Dismiss Notice
Join Physics Forums Today!
The friendliest, high quality science and math community on the planet! Everyone who loves science is here!

Satellite orbits

  1. Sep 20, 2004 #1
    Hi people, could someone please help with these:

    On 19th June 1981, an experimental meterological satellite of mass m=700kg, was placed in a geostationary orbit using the launch vehicle Ariane.

    i. The radius of the geostationary orbit given that the period of revolution of the satellite is 23h 56m.

    ii. The linear speed of such a satellite.

    iii.The energy required to move the satellite from the surface of the Earth into the geostationary orbit.

    Thanks a lot
  2. jcsd
  3. Sep 20, 2004 #2


    User Avatar
    Science Advisor
    Homework Helper

    What have you done so far with the problems?
  4. Sep 21, 2004 #3
    I used Kepler's law that the cube of the radius of the Earth is proportional to the time of orbit's square, I hope this will work, knowing g=9.8Nkg-1, the mass of the satellite 700kg, the orbit period 86160s and the radius of the Earth 6.37 *10^6. I got an answer of 4.2 *10^7 m.

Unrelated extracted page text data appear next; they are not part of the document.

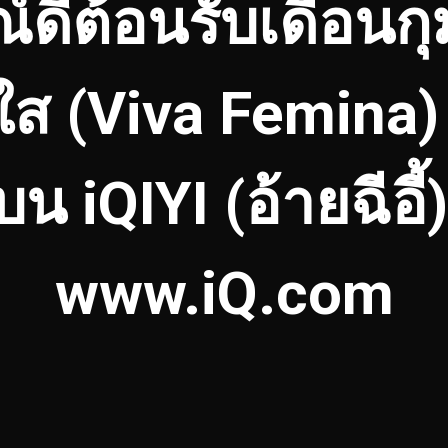
ดีต้อนรับเดือนกุ
ส (Viva Femina)
บน iQIYI (อ้ายฉีอี้
www.iQ.com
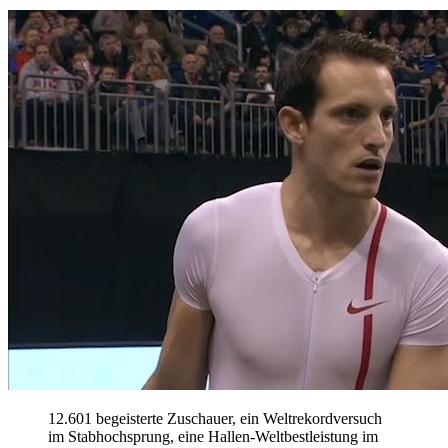
12.601 begeisterte Zuschauer, ein Weltrekordversuch
im Stabhochsprung, eine Hallen-Weltbestleistung im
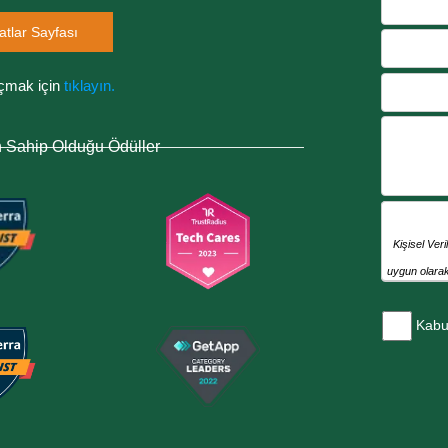
atlar Sayfası
çmak için
tıklayın.
n Sahip Olduğu Ödüller
Kişisel Ver
uygun olarak
muhafazas
Kabu
üreticilerden
sözleşmeli ya
CRM ve paz
elektronik 
bilgi ve belg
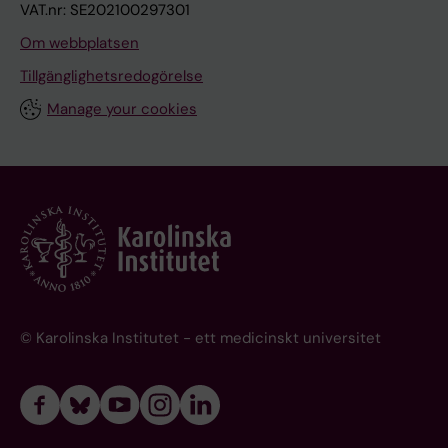
VAT.nr: SE202100297301
Om webbplatsen
Tillgänglighetsredogörelse
Manage your cookies
© Karolinska Institutet - ett medicinskt universitet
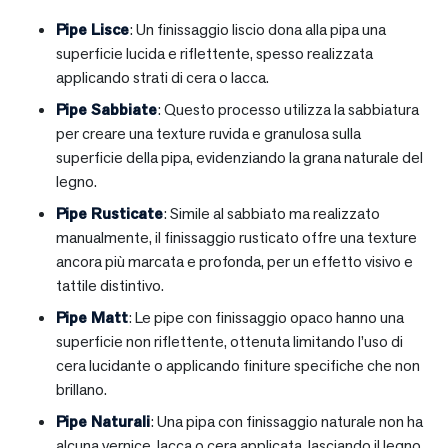
Pipe Lisce
: Un finissaggio liscio dona alla pipa una
superficie lucida e riflettente, spesso realizzata
applicando strati di cera o lacca.
Pipe Sabbiate
: Questo processo utilizza la sabbiatura
per creare una texture ruvida e granulosa sulla
superficie della pipa, evidenziando la grana naturale del
legno.
Pipe Rusticate
: Simile al sabbiato ma realizzato
manualmente, il finissaggio rusticato offre una texture
ancora più marcata e profonda, per un effetto visivo e
tattile distintivo.
Pipe Matt
: Le pipe con finissaggio opaco hanno una
superficie non riflettente, ottenuta limitando l’uso di
cera lucidante o applicando finiture specifiche che non
brillano.
Pipe Naturali
: Una pipa con finissaggio naturale non ha
alcuna vernice, lacca o cera applicata, lasciando il legno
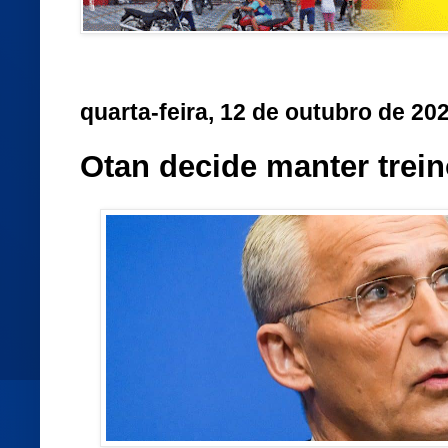
quarta-feira, 12 de outubro de 20
Otan decide manter trein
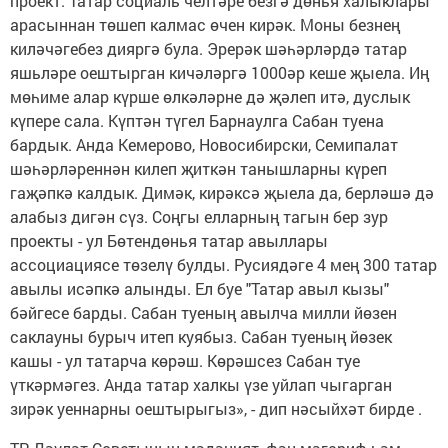
проект. Татар социаль челтәре безгә дөнья халыклары
арасыннан төшеп калмас өчен кирәк. Моны безнең
киләчәгебез дияргә була. Эрерәк шәһәрләрдә татар
яшьләре оештырган кичәләргә 1000әр кеше җыела. Иң
мөһиме алар күрше өлкәләрне дә җәлеп итә, дуслык
күпере сала. Күптән түгел Барнаулга Сабан туена
бардык. Анда Кемерово, Новосибирски, Семипалат
шәһәрләреннән килеп җиткән танышларны күреп
гаҗәпкә калдык. Димәк, кирәксә җыела да, берләшә дә
алабыз дигән сүз. Соңгы елларның тагын бер зур
проекты - ул Бөтендөнья татар авыллары
ассоциациясе төзелү булды. Русиядәге 4 мең 300 татар
авылы исәпкә алынды. Ел буе "Татар авыл кызы"
бәйгесе барды. Сабан туеның авылча милли йөзен
саклауны бурыч итеп куябыз. Сабан туеның йөзек
кашы - ул татарча көрәш. Көрәшсез Сабан туе
үткәрмәгез. Анда татар халкы үзе уйлап чыгарган
зирәк уеннарны оештырыгыз», - дип нәсыйхәт бирде .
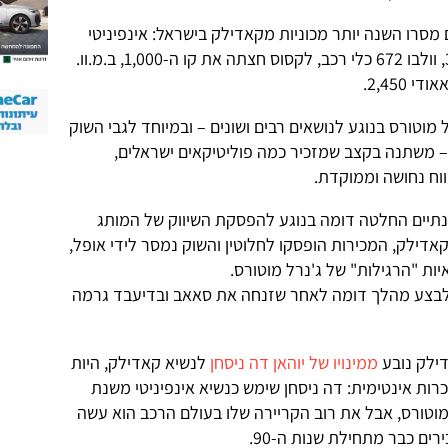
 מסרו השנה יותר מכוניות מקאדילק בישראל: אינפיניטי
מסרה 283 מכוניות, אלפא-רומיאו 330, וולבו 672 כלי רכב, לקסוס חצתה את קו ה-1,000, ב.מ.וו.
מוטורס בנוגע לנושאים רבים ושונים – ובמיוחד לגבי השוק
– משתנה בקצב שמזכיר כמה פוליטיקאים ישראלים,
וח נחושה וממוקדת.
שנתיים החלטה דומה בנוגע להפסקת השיווק של המותג
אדילק, המכירות הופסקו לחלוטין והשוק נמסר לידי אופל,
ות "הרגילות" של ג'נרל מוטורס.
ס לבצע מהלך דומה לאחר שזנחה את סאאב ובדיעבד גרמה
דילק נובע
ממינויו של יוהאן דה ניסחן
לנשיא קאדילק, היות
ות אינטימית: דה ניסחן שימש כנשיא אינפיניטי משנת
ל מוטורס, אבל את רוב הקריירה שלו בעולם הרכב הוא עשה
ים כבר מתחילת שנות ה-90.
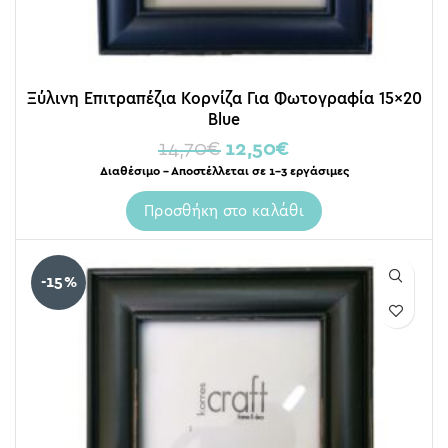
Ξύλινη Επιτραπέζια Κορνίζα Για Φωτογραφία 15×20
Blue
14,70
€
12,50
€
Διαθέσιμο – Αποστέλλεται σε 1-3 εργάσιμες
Προσθήκη στο καλάθι
-15%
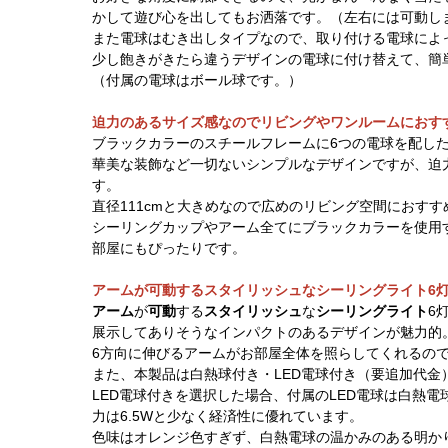
かして遊び心を出してもお洒落です。（左右には可動し
また電球はむき出しタイプなので、取り付ける電球によ
少し飽きがきたら違うデザインの電球に付け替えて、簡
（付属の電球はボール球です。）
迫力のあるサイズ感なのでリビングやワンルームにおす
ブラックカラーのスチールフレームに6つの電球を配し
華美な装飾など一切ないシンプルなデザインですが、迫
す。
直径111cmと大きめなので広めのリビング空間におすす
シーリングカップやアーム全てにブラックカラーを使用
部屋にもぴったりです。
アームが可動するスタイリッシュなシーリングライト6
アーム
が
可動
する
スタイリッシュ
な
シーリングライト
6
展示してありそうなインパクトのあるデザインが魅力的
6方向に伸びるアームがお部屋全体を照らしてくれるの
また、本製品は白熱球付き・LED電球付き（要追加代金
LED電球付きを選択した場合、付属のLED電球は白熱電
力は6.5Wと少なく経済性に優れています。
色味はオレンジ色すぎず、白熱電球の温かみのある明か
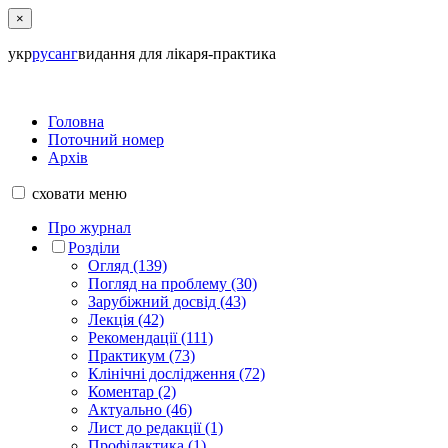
×
укр
рус
анг
видання для лікаря-практика
Головна
Поточний номер
Архів
сховати
меню
Про журнал
Розділи
Огляд (139)
Погляд на проблему (30)
Зарубіжний досвід (43)
Лекція (42)
Рекомендації (111)
Практикум (73)
Клінічні дослідження (72)
Коментар (2)
Актуально (46)
Лист до редакції (1)
Профілактика (1)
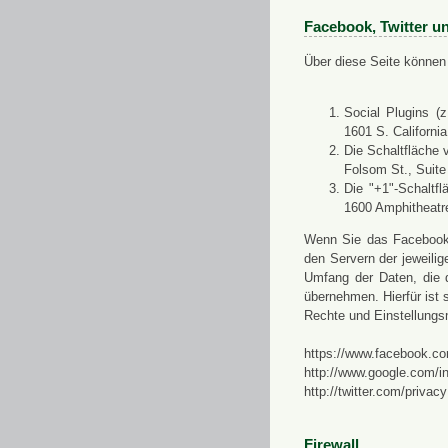
Facebook, Twitter u
Über diese Seite können 
Social Plugins (
1601 S. Californi
Die Schaltfläche 
Folsom St., Suit
Die "+1"-Schaltf
1600 Amphitheatr
Wenn Sie das Facebook-S
den Servern der jeweili
Umfang der Daten, die 
übernehmen. Hierfür ist s
Rechte und Einstellungs
https://www.facebook.co
http://www.google.com/in
http://twitter.com/privacy
Firewall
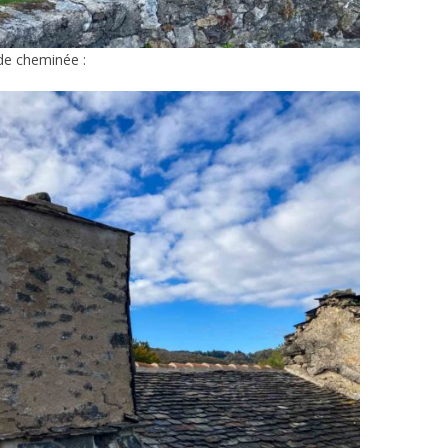
de cheminée :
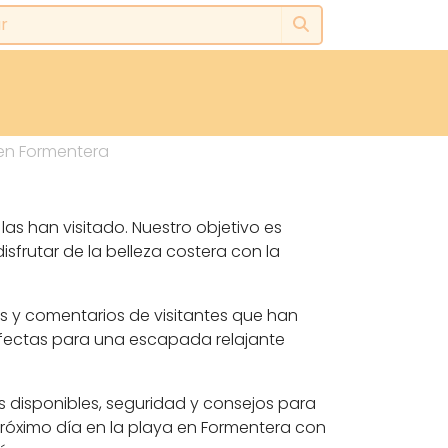
en Formentera
las han visitado. Nuestro objetivo es
sfrutar de la belleza costera con la
s y comentarios de visitantes que han
rfectas para una escapada relajante
s disponibles, seguridad y consejos para
próximo día en la playa en Formentera con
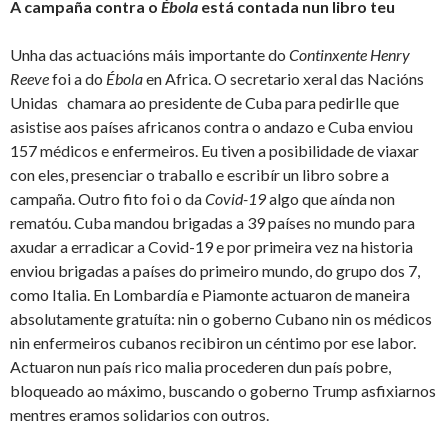
A campaña contra o
Ébola
está contada nun libro teu
Unha das actuacións máis importante do
Continxente Henry
Reeve
foi a do
Ébola
en Africa. O secretario xeral das Nacións
Unidas chamara ao presidente de Cuba para pedirlle que
asistise aos países africanos contra o andazo e Cuba enviou
157 médicos e enfermeiros. Eu tiven a posibilidade de viaxar
con eles, presenciar o traballo e escribír un libro sobre a
campaña. Outro fito foi o da
Covid-19
algo que aínda non
rematóu. Cuba mandou brigadas a 39 países no mundo para
axudar a erradicar a Covid-19 e por primeira vez na historia
enviou brigadas a países do primeiro mundo, do grupo dos 7,
como Italia. En Lombardía e Piamonte actuaron de maneira
absolutamente gratuíta: nin o goberno Cubano nin os médicos
nin enfermeiros cubanos recibiron un céntimo por ese labor.
Actuaron nun país rico malia procederen dun país pobre,
bloqueado ao máximo, buscando o goberno Trump asfixiarnos
mentres eramos solidarios con outros.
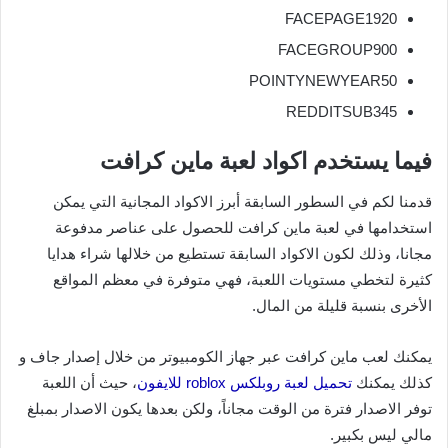
FACEPAGE1920
FACEGROUP900
POINTYNEWYEAR50
REDDITSUB345
فيما يستخدم اكواد لعبة ماين كرافت
قدمنا لكم في السطور السابقة أبرز الاكواد المجانية التي يمكن
استخدامها في لعبة ماين كرافت للحصول على عناصر مدفوعة
مجانا، وذلك لكون الاكواد السابقة تستطيع من خلالها شراء هدايا
كثيرة لتخطي مستويات اللعبة، فهي متوفرة في معظم المواقع
الأخرى بنسبة قليلة من المال.
يمكنك لعب ماين كرافت عبر جهاز الكومبيوتر من خلال إصدار جاف و
كذلك يمكنك
تحميل لعبة روبلكس roblox للايفون
، حيث أن اللعبة
توفر الاصدار فترة من الوقت مجاناً، ولكن بعدها يكون الاصدار بمبلغ
مالي ليس بكبير.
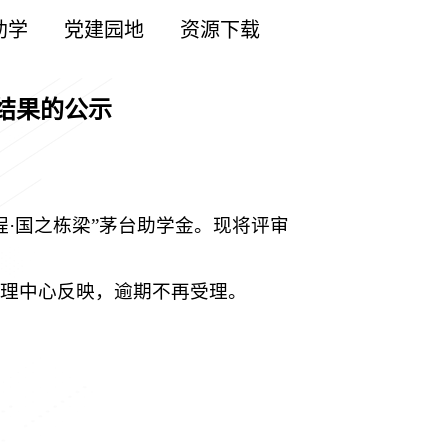
助学
党建园地
资源下载
审结果的公示
程·国之栋梁”茅台助学金。现将评审
助管理中心反映，逾期不再受理。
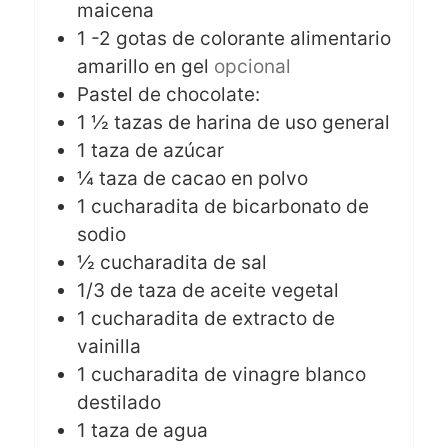
maicena
1 -2
gotas de colorante alimentario
amarillo en gel
opcional
Pastel de chocolate:
1 ½
tazas de harina de uso general
1
taza de azúcar
¼
taza de cacao en polvo
1
cucharadita de bicarbonato de
sodio
½
cucharadita de sal
1/3
de taza de aceite vegetal
1
cucharadita de extracto de
vainilla
1
cucharadita de vinagre blanco
destilado
1
taza de agua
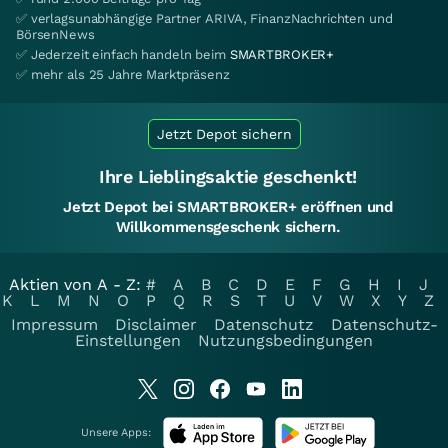
✅ verlagsunabhängige Partner ARIVA, FinanzNachrichten und
BörsenNews
✅ Jederzeit einfach handeln beim
SMARTBROKER+
✅ mehr als 25 Jahre Marktpräsenz
Jetzt Depot sichern
Ihre Lieblingsaktie geschenkt!
Jetzt Depot bei SMARTBROKER+ eröffnen und
Willkommensgeschenk sichern.
Aktien von A - Z:
#
A
B
C
D
E
F
G
H
I
J
K
L
M
N
O
P
Q
R
S
T
U
V
W
X
Y
Z
Impressum
Disclaimer
Datenschutz
Datenschutz-
Einstellungen
Nutzungsbedingungen
Unsere Apps:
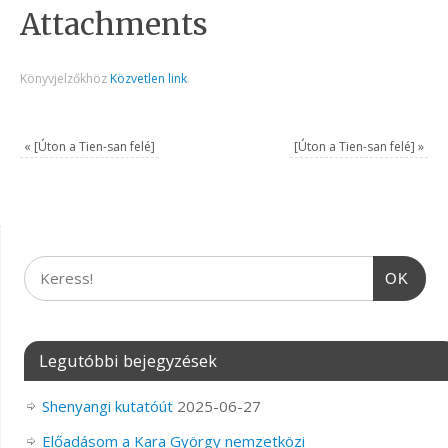
Attachments
Könyvjelzőkhöz
Közvetlen link
.
«
[Úton a Tien-san felé]
[Úton a Tien-san felé]
»
OK
Legutóbbi bejegyzések
Shenyangi kutatóút
2025-06-27
Előadásom a Kara György nemzetközi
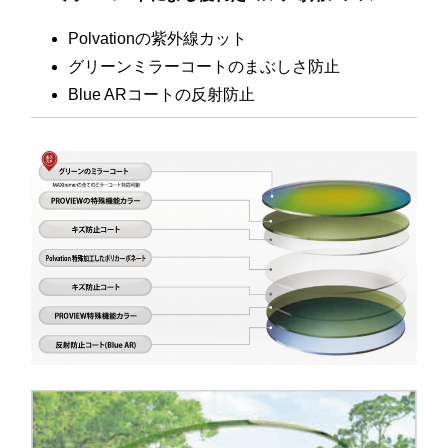
Polvationの紫外線カット
グリーンミラーコートのまぶしさ防止
Blue ARコートの反射防止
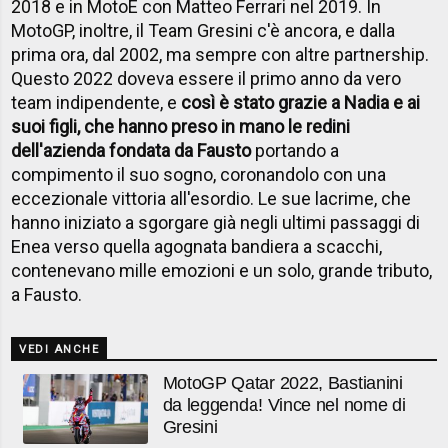
2018 e in MotoE con Matteo Ferrari nel 2019. In
MotoGP, inoltre, il Team Gresini c'è ancora, e dalla
prima ora, dal 2002, ma sempre con altre partnership.
Questo 2022 doveva essere il primo anno da vero
team indipendente, e
così è stato grazie a Nadia e ai
suoi figli, che hanno preso in mano le redini
dell'azienda fondata da Fausto
portando a
compimento il suo sogno, coronandolo con una
eccezionale vittoria all'esordio. Le sue lacrime, che
hanno iniziato a sgorgare già negli ultimi passaggi di
Enea verso quella agognata bandiera a scacchi,
contenevano mille emozioni e un solo, grande tributo,
a Fausto.
VEDI ANCHE
MotoGP Qatar 2022, Bastianini
da leggenda! Vince nel nome di
Gresini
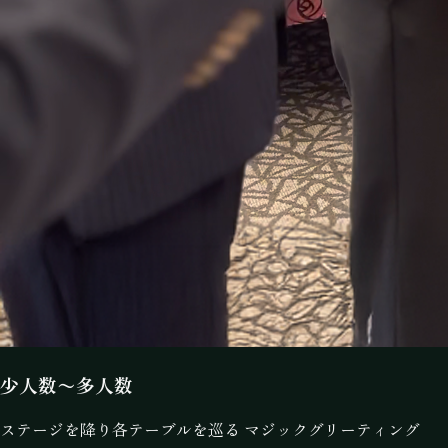
少人数〜多人数
ステージを降り各テーブルを巡る マジックグリーティング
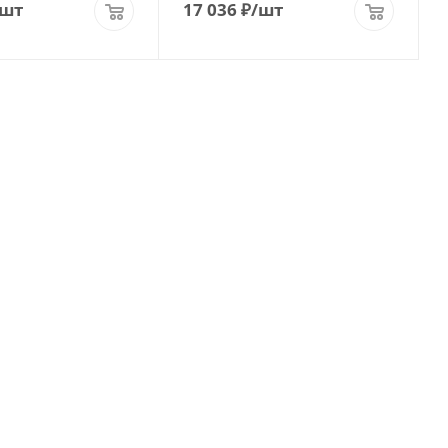
/шт
17 036
₽
/шт
ПОЛИТИКА КОНФИДЕНЦИАЛЬНОСТИ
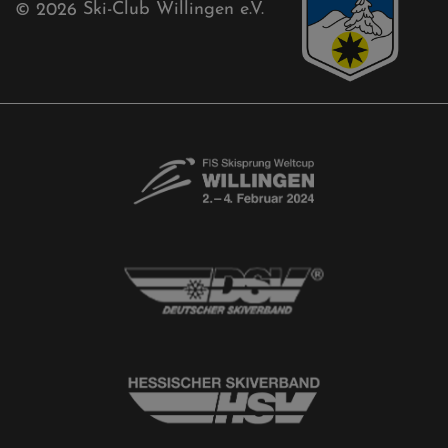
Kontaktformular
Newsletter
© 2026
Ski-Club Willingen e.V.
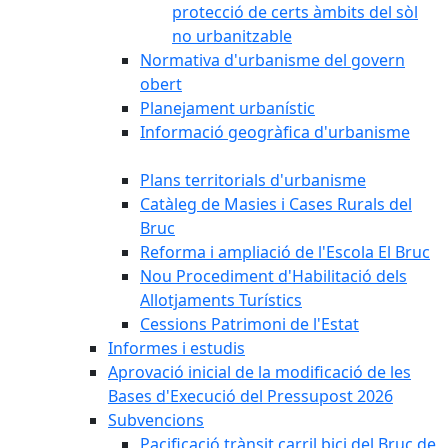
protecció de certs àmbits del sòl
no urbanitzable
Normativa d'urbanisme del govern
obert
Planejament urbanístic
Informació geogràfica d'urbanisme
Plans territorials d'urbanisme
Catàleg de Masies i Cases Rurals del
Bruc
Reforma i ampliació de l'Escola El Bruc
Nou Procediment d'Habilitació dels
Allotjaments Turístics
Cessions Patrimoni de l'Estat
Informes i estudis
Aprovació inicial de la modificació de les
Bases d'Execució del Pressupost 2026
Subvencions
Pacificació trànsit carril bici del Bruc de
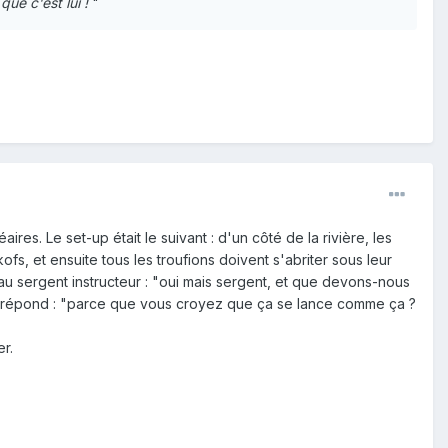
que c'est lui !
"
es. Le set-up était le suivant : d'un côté de la rivière, les
s, et ensuite tous les troufions doivent s'abriter sous leur
u sergent instructeur : "oui mais sergent, et que devons-nous
nt répond : "parce que vous croyez que ça se lance comme ça ?
r.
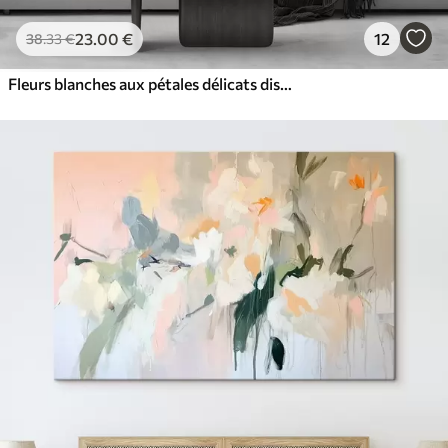
23
.00
€
12
38
.33
€
Fleurs blanches aux pétales délicats disposées dans un joli motif floral sur un fond clair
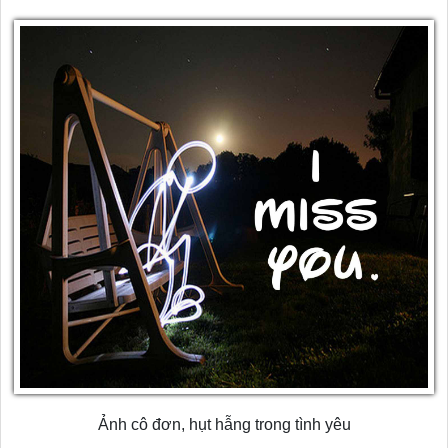
Ảnh cô đơn, hụt hẫng trong tình yêu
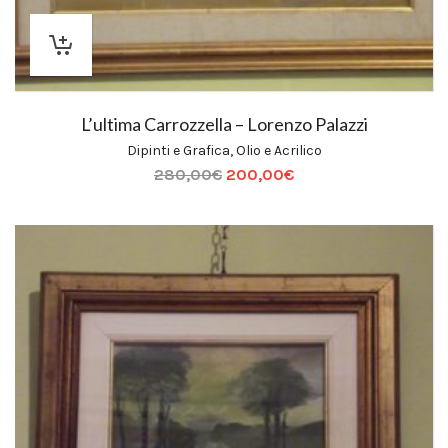
L’ultima Carrozzella – Lorenzo Palazzi
Dipinti e Grafica
,
Olio e Acrilico
280,00
€
200,00
€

Can someone verify this please?

    Then for part 2 I used the formula v=(g*R^2/r)^1/2 with r as the radius of the orbit and R as the radius of the Earth, g equals 9.8Nkg-1. I got 3072.3 ms-1, is this correct?

    To put this satellite in orbit I used Ek=(mv^2)/2 to get 3.3*10^9 J.

    I'd be grateful if you could check these values. Cheers
  5. Sep 21, 2004 #4


    User Avatar
    Science Advisor
    Homework Helper

    For the second part, if you know the radius of the orbit then you know the distance it travels in 1 day (circumference of the circle) so just divide by the number of seconds to get the speed. You can use this to check your answer!

    To put the satellite into orbit you also should consider the work done against gravity to lift the satellite. You might also want to consider the initial kinetic energy of the satellite before launch due to the rotation of the Earth.